As we’ve already noted, alexandrite’s colour doesn’t remain the same and can vary when its placed in different light sources. In daylight it’s blue-green, but under the artificial light in your home it takes on a purple-red hue. The small amounts of chromium impurities cause this curious effect. Chromium ions absorb visible light strongly in the dark blue and yellow regions of the spectrum. Uniform white light (with equal contribution from all colours) gives alexandrite a purple-grey colour due to this. Other types of light vary in their composition.
Sunlight doesn’t have a uniform contribution from all colours in the spectrum. In fact, there’s slightly more green and blue light than there is red. As more green and blue light remain unabsorbed than red light, alexandrite appears blue-green. In incandescent light, candlelight, or any light which has what we’d term a ‘warm’ temperature, there is a much greater contribution from the red end of the spectrum. There’s also much less blue and green. As chromium ions don’t absorb much red light, this leads to the purple-red colouration of alexandrites in these conditions.

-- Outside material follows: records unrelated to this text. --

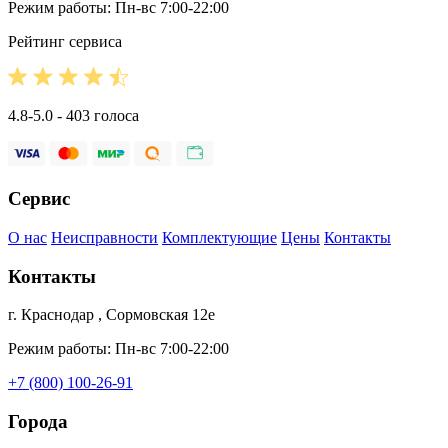
Режим работы: Пн-вс 7:00-22:00
Рейтинг сервиса
4.8-5.0 - 403 голоса
Сервис
О нас
Неисправности
Комплектующие
Цены
Контакты
Контакты
г. Краснодар , Сормовская 12е
Режим работы: Пн-вс 7:00-22:00
+7 (800) 100-26-91
Города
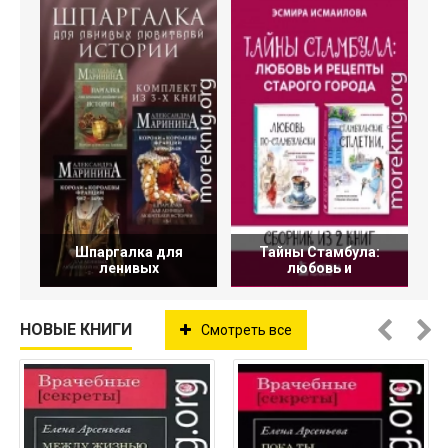
Шпаргалка для
Тайны Стамбула:
ленивых
любовь и
НОВЫЕ КНИГИ
Смотреть все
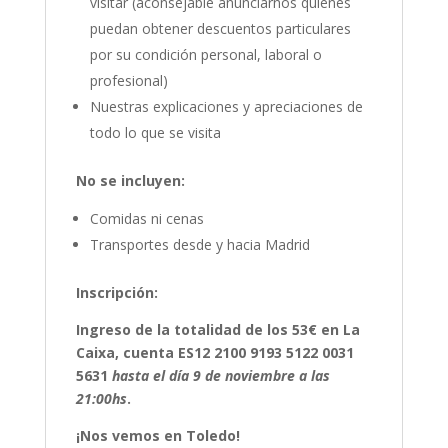
visitar (aconsejable anunciarnos quienes
puedan obtener descuentos particulares
por su condición personal, laboral o
profesional)
Nuestras explicaciones y apreciaciones de
todo lo que se visita
No se incluyen:
Comidas ni cenas
Transportes desde y hacia Madrid
Inscripción:
Ingreso de la totalidad de los 53€ en La
Caixa, cuenta ES12 2100 9193 5122 0031
5631
hasta el día 9 de noviembre a las
21:00hs
.
¡Nos vemos en Toledo!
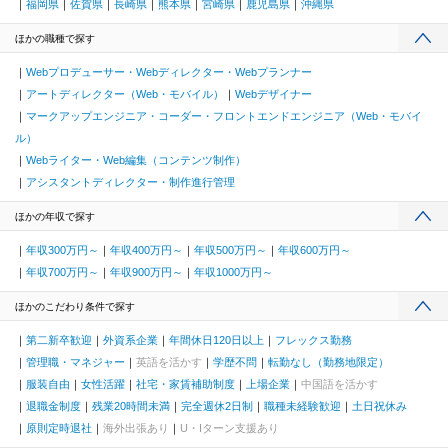
福岡県
佐賀県
長崎県
熊本県
宮崎県
鹿児島県
沖縄県
ほかの職種で探す
Webプロデューサー・Webディレクター・Webプランナー
アートディレクター（Web・モバイル）
Webデザイナー
マークアップエンジニア・コーダー・フロントエンドエンジニア（Web・モバイ
ル）
Webライター・Web編集（コンテンツ制作）
アシスタントディレクター・制作進行管理
ほかの年収で探す
年収300万円～
年収400万円～
年収500万円～
年収600万円～
年収700万円～
年収900万円～
年収1000万円～
ほかのこだわり条件で探す
第二新卒歓迎
外資系企業
年間休日120日以上
フレックス勤務
管理職・マネジャー
英語を活かす
学歴不問
転勤なし（勤務地限定）
服装自由
女性活躍
社宅・家賃補助制度
上場企業
中国語を活かす
退職金制度
残業20時間未満
完全週休2日制
職種未経験歓迎
土日祝休み
原則定時退社
海外出張あり
U・Iターン支援あり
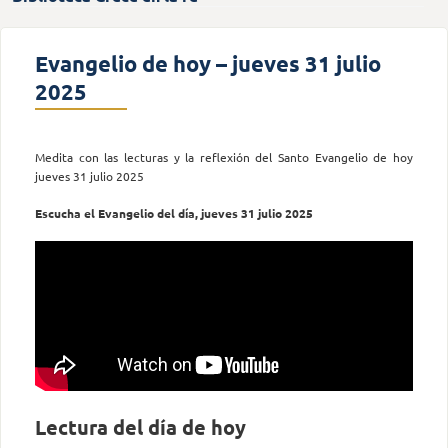
Evangelio de hoy – jueves 31 julio
2025
Medita con las lecturas y la reflexión del Santo Evangelio de hoy
jueves 31 julio 2025
Escucha el Evangelio del día, jueves 31 julio 2025
Lectura del día de hoy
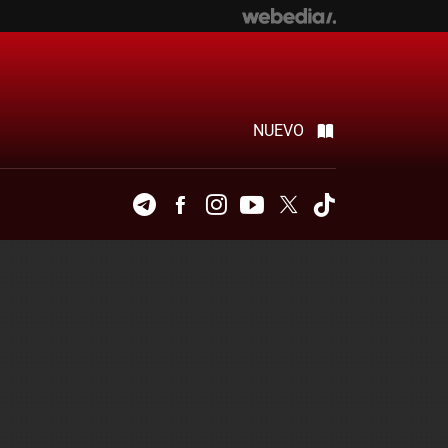
NUEVO
Telegram
Facebook
Instagram
Youtube
Twitter
Tiktok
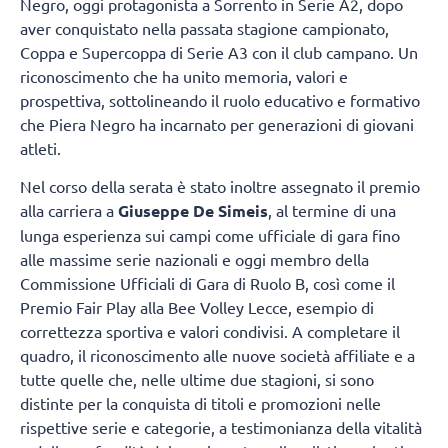
Negro, oggi protagonista a Sorrento in Serie A2, dopo
aver conquistato nella passata stagione campionato,
Coppa e Supercoppa di Serie A3 con il club campano. Un
riconoscimento che ha unito memoria, valori e
prospettiva, sottolineando il ruolo educativo e formativo
che Piera Negro ha incarnato per generazioni di giovani
atleti.
Nel corso della serata è stato inoltre assegnato il premio
alla carriera a
Giuseppe De Simeis
, al termine di una
lunga esperienza sui campi come ufficiale di gara fino
alle massime serie nazionali e oggi membro della
Commissione Ufficiali di Gara di Ruolo B, così come il
Premio Fair Play alla Bee Volley Lecce, esempio di
correttezza sportiva e valori condivisi. A completare il
quadro, il riconoscimento alle nuove società affiliate e a
tutte quelle che, nelle ultime due stagioni, si sono
distinte per la conquista di titoli e promozioni nelle
rispettive serie e categorie, a testimonianza della vitalità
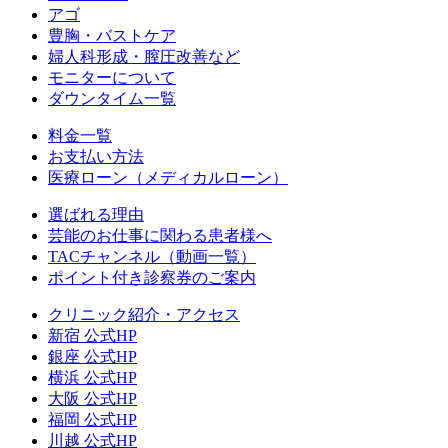
アゴ
豊胸・バストケア
婦人科形成・膣圧改善など
モニターについて
ダウンタイム一覧
料金一覧
お支払い方法
医療ローン（メディカルローン）
選ばれる理由
芸能のお仕事に関わる患者様へ
TACチャンネル（動画一覧）
ポイント付き診察券のご案内
クリニック紹介・アクセス
新宿 公式HP
銀座 公式HP
横浜 公式HP
大阪 公式HP
福岡 公式HP
川越 公式HP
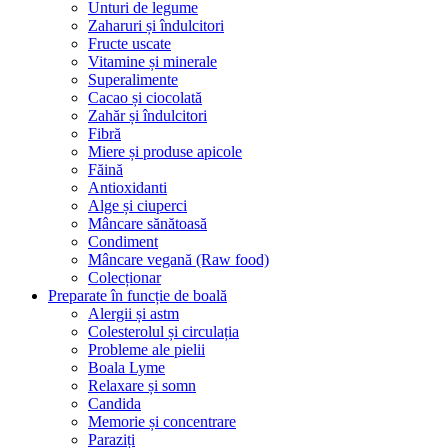
Unturi de legume
Zaharuri și îndulcitori
Fructe uscate
Vitamine și minerale
Superalimente
Cacao și ciocolată
Zahăr și îndulcitori
Fibră
Miere și produse apicole
Făină
Antioxidanti
Alge și ciuperci
Mâncare sănătoasă
Condiment
Mâncare vegană (Raw food)
Colecționar
Preparate în funcție de boală
Alergii și astm
Colesterolul și circulația
Probleme ale pielii
Boala Lyme
Relaxare și somn
Candida
Memorie și concentrare
Paraziți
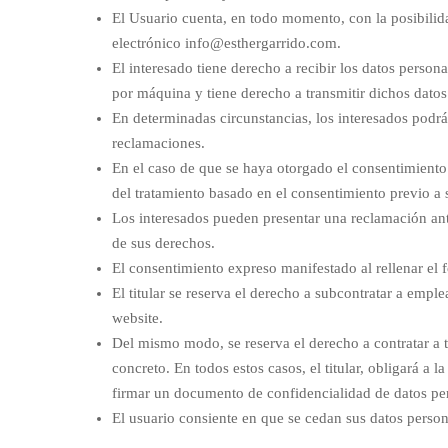
El Usuario cuenta, en todo momento, con la posibilid
electrónico info@esthergarrido.com.
El interesado tiene derecho a recibir los datos person
por máquina y tiene derecho a transmitir dichos datos 
En determinadas circunstancias, los interesados podrán
reclamaciones.
En el caso de que se haya otorgado el consentimiento p
del tratamiento basado en el consentimiento previo a s
Los interesados pueden presentar una reclamación ant
de sus derechos.
El consentimiento expreso manifestado al rellenar el 
El titular se reserva el derecho a subcontratar a empl
website.
Del mismo modo, se reserva el derecho a contratar a te
concreto. En todos estos casos, el titular, obligará a 
firmar un documento de confidencialidad de datos per
El usuario consiente en que se cedan sus datos person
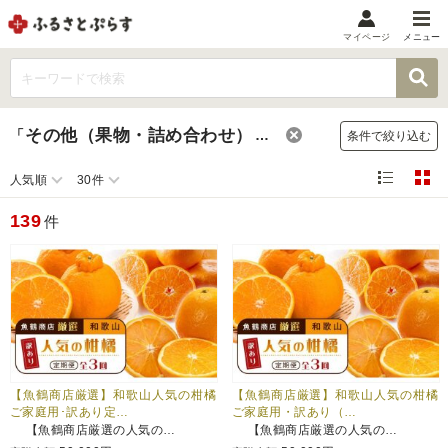
マイページ
メニュー
マイメニュー
マイページ
その他（果物・詰め合わせ）
「
」
のお礼の品
条件で絞り込む
お気に入り
閲覧履歴
人気順
30件
メニュー
139
件
お礼の品から探す
お礼の品をカテゴリや金額で絞り込み
自治体から探す
ランキング
【魚鶴商店厳選】和歌山人気の柑橘
【魚鶴商店厳選】和歌山人気の柑橘
ご家庭用･訳あり定…
ご家庭用・訳あり（…
【魚鶴商店厳選の人気の…
【魚鶴商店厳選の人気の…
特集・おすすめ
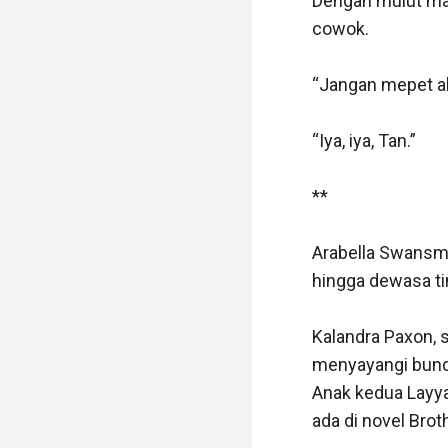
Dengan mulut man
cowok.

“Jangan mepet aku
“Iya, iya, Tan.”

**

Arabella Swansmik
hingga dewasa tin
Kalandra Paxon, 
menyayangi bund
Anak kedua Layya
ada di novel Broth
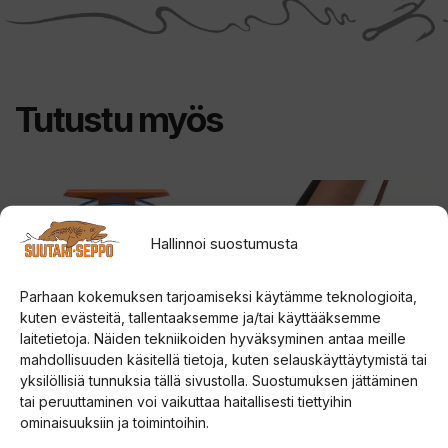
Tutustu myös
Tällä
Tällä
tuotteella
tuotteella
Hallinnoi suostumusta
on
on
useampi
useampi
Parhaan kokemuksen tarjoamiseksi käytämme teknologioita,
muunnelma.
muunnelma.
kuten evästeitä, tallentaaksemme ja/tai käyttääksemme
Voit
Voit
laitetietoja. Näiden tekniikoiden hyväksyminen antaa meille
tehdä
tehdä
mahdollisuuden käsitellä tietoja, kuten selauskäyttäytymistä tai
valinnat
valinnat
yksilöllisiä tunnuksia tällä sivustolla. Suostumuksen jättäminen
tai peruuttaminen voi vaikuttaa haitallisesti tiettyihin
tuotteen
tuotteen
Vision Merisuola
Vision Rivermaniac
ominaisuuksiin ja toimintoihin.
perhokela
perhovapa
sivulla.
sivulla.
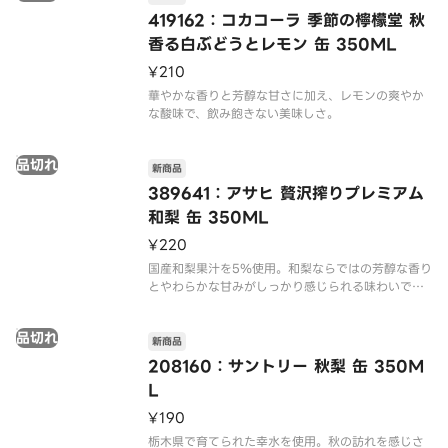
419162：コカコーラ 季節の檸檬堂 秋
香る白ぶどうとレモン 缶 350ML
¥210
華やかな香りと芳醇な甘さに加え、レモンの爽やか
品切れ
新商品
389641：アサヒ 贅沢搾りプレミアム
和梨 缶 350ML
¥220
国産和梨果汁を5％使用。和梨ならではの芳醇な香り
とやわらかな甘みがしっかり感じられる味わいで
品切れ
新商品
208160：サントリー 秋梨 缶 350M
L
¥190
栃木県で育てられた幸水を使用。秋の訪れを感じさ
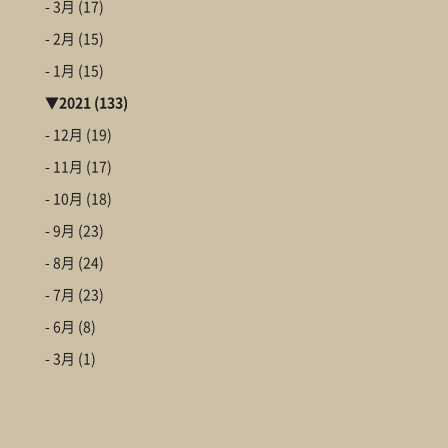
- 3月
(17)
- 2月
(15)
- 1月
(15)
▼
2021
(133)
- 12月
(19)
- 11月
(17)
- 10月
(18)
- 9月
(23)
- 8月
(24)
- 7月
(23)
- 6月
(8)
- 3月
(1)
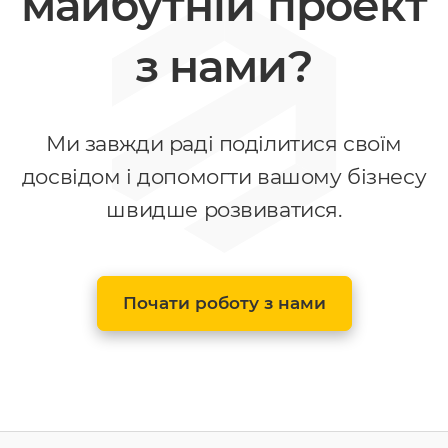
майбутній проект
з нами?
Ми завжди раді поділитися своїм
досвідом і допомогти вашому бізнесу
швидше розвиватися.
Почати роботу з нами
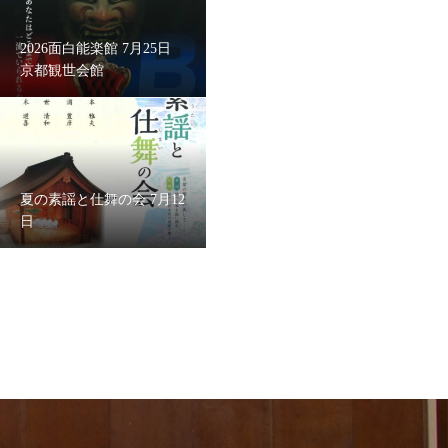
2026面白能楽館 7月25日
京都観世会館
夏の素謡と仕舞の会 7月12
日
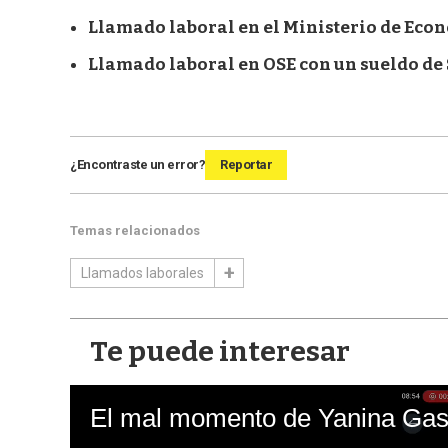
Llamado laboral en el Ministerio de Econ
Llamado laboral en OSE con un sueldo de $
¿Encontraste un error?
Reportar
Temas relacionados
Llamados laborales
Te puede interesar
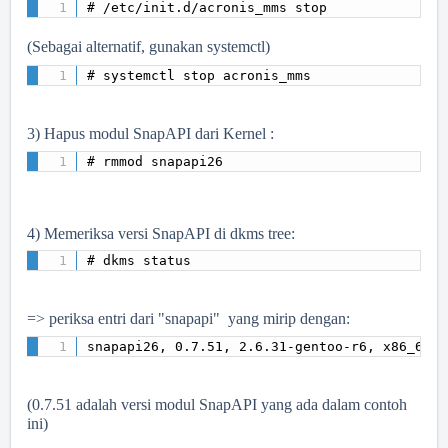
# /etc/init.d/acronis_mms stop
(
Sebagai alternatif, gunakan systemctl)
# systemctl stop acronis_mms
3) Hapus modul SnapAPI dari Kernel :
# rmmod snapapi26 
4) Memeriksa versi SnapAPI di dkms tree:
# dkms status
=> periksa entri dari "snapapi"
yang mirip dengan:
snapapi26, 0.7.51, 2.6.31-gentoo-r6, x86_64: 
(0.7.51 adalah versi modul SnapAPI yang ada dalam contoh
ini)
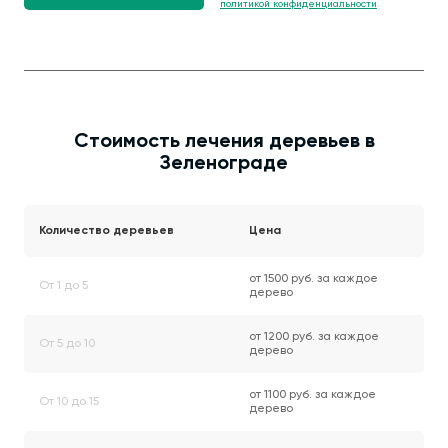
политикой конфиденциальности
.
Стоимость лечения деревьев в
Зеленограде
Количество деревьев
Цена
от 1500 руб. за каждое
От 1 до 5
дерево
от 1200 руб. за каждое
От 5 до 10
дерево
от 1100 руб. за каждое
От 10 до 15
дерево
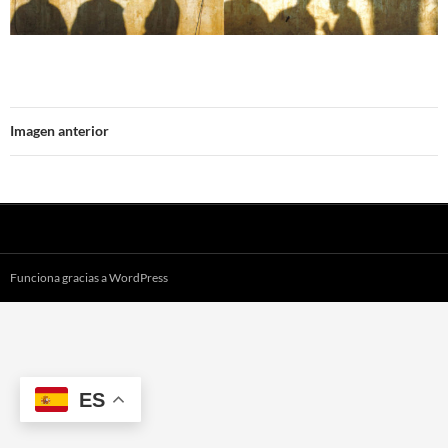
Imagen anterior
Funciona gracias a WordPress
ES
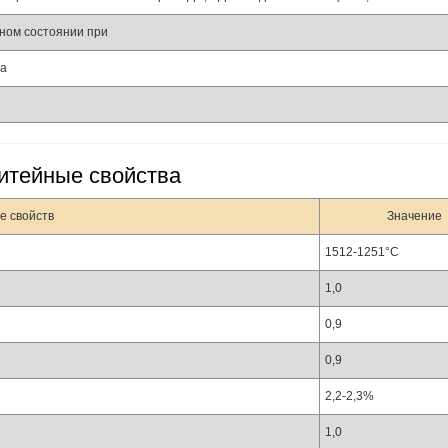
ном состоянии при
на
итейные свойства
е свойств
Значение
1512-1251°С
1,0
0,9
0,9
2,2-2,3%
1,0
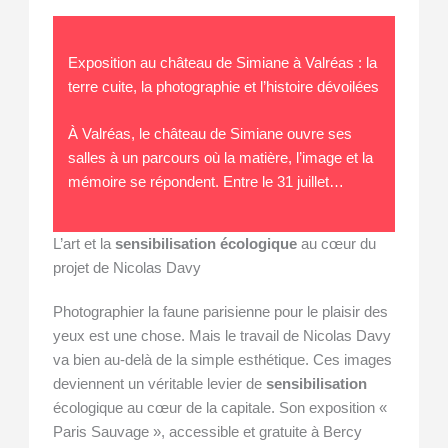
Exposition au château de Simiane à Valréas : la
terre cuite, la photographie et l’histoire dévoilées
À Valréas, le château de Simiane ouvre ses
salles à un parcours où la matière, l’image et la
mémoire se répondent. Entre le 31 juillet…
L’art et la
sensibilisation écologique
au cœur du
projet de Nicolas Davy
Photographier la faune parisienne pour le plaisir des
yeux est une chose. Mais le travail de Nicolas Davy
va bien au-delà de la simple esthétique. Ces images
deviennent un véritable levier de
sensibilisation
écologique au cœur de la capitale. Son exposition «
Paris Sauvage », accessible et gratuite à Bercy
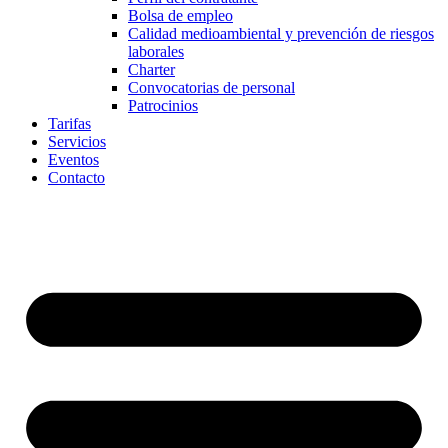
Bolsa de empleo
Calidad medioambiental y prevención de riesgos
laborales
Charter
Convocatorias de personal
Patrocinios
Tarifas
Servicios
Eventos
Contacto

It’s even possible to get one more colour from alexandrite. If a UV lamp is shone on an alexandrite, an intense, glowing red colour is seen (shown below). This also originates from the chromium ion impurities in the structure, but the explanation differs. In this case, it’s fluorescence causing the colouration. The electrons in the chromium ions absorb the UV light, gaining energy and jumping to higher energy levels. As they fall back down to their original energy level, they emit their excess energy as light. This gives the glowing red fluorescence.
Alexandrite fluorescence
If you’re now fully convinced of alexandrite’s superiority to diamonds, there’s some bad news: it’s much rarer and pricier. That said, synthetic versions are available which are cheaper. Some synthetic alexandrites are closer to the naturally-occurring versions than others. Many gemstones offered up as synthetic alexandrites are really corundum (the mineral from which rubies and sapphires are composed) laced with vanadium impurities to give a degree of colour change. These imitations lack the green colours of true alexandrite.
Other synthetic alexandrites mimic the original gemstone’s colour changing abilities more faithfully. There are two methods used to produce synthetic alexandrites: the ‘pulled crystal’ (or Czochralski) method and the ‘flux-melt’ method.
In the ‘pulled crystal’ method, gemstone constituents are melted in a crucible. Then a small seed crystal is lowered into the melt. As the seed crystal is slowly raised from the molten solution, it increases in size as constituents from the solution crystallise onto it. Alexandrites produced using this method have intense colours and are near-flawless. This distinguishes them from naturally-occurring alexandrite, which often contains small imperfections. A derivative version of this method is the ‘floating zone’ method (where the seed crystal is pulled through the solution horizontally instead of vertically).
The ‘flux-melt’ method for growing synthetic alexandrite uses a molten flux of variable composition. The alexandrite constituents are dissolved in this flux. While dissolved, the components can attach to a seed crystal placed within the flux, or crystallise randomly if no seed crystal is present. The process can span up to twelve months, with the slow cooling more adequately mimicking the natural processes that form naturally-occurring alexandrite. Small amounts of flux can be trapped in the alexandrite crystals that form. This makes them harder to distinguish, as they appear similar to the inclusions in real alexandrite.
Whether the alexandrite in question is naturally-occurring or synthetic, it’s unlikely to be taking diamond’s place as the majority’s gemstone of choice any time soon. It definitely makes for much more interesting chemistry conversations, though!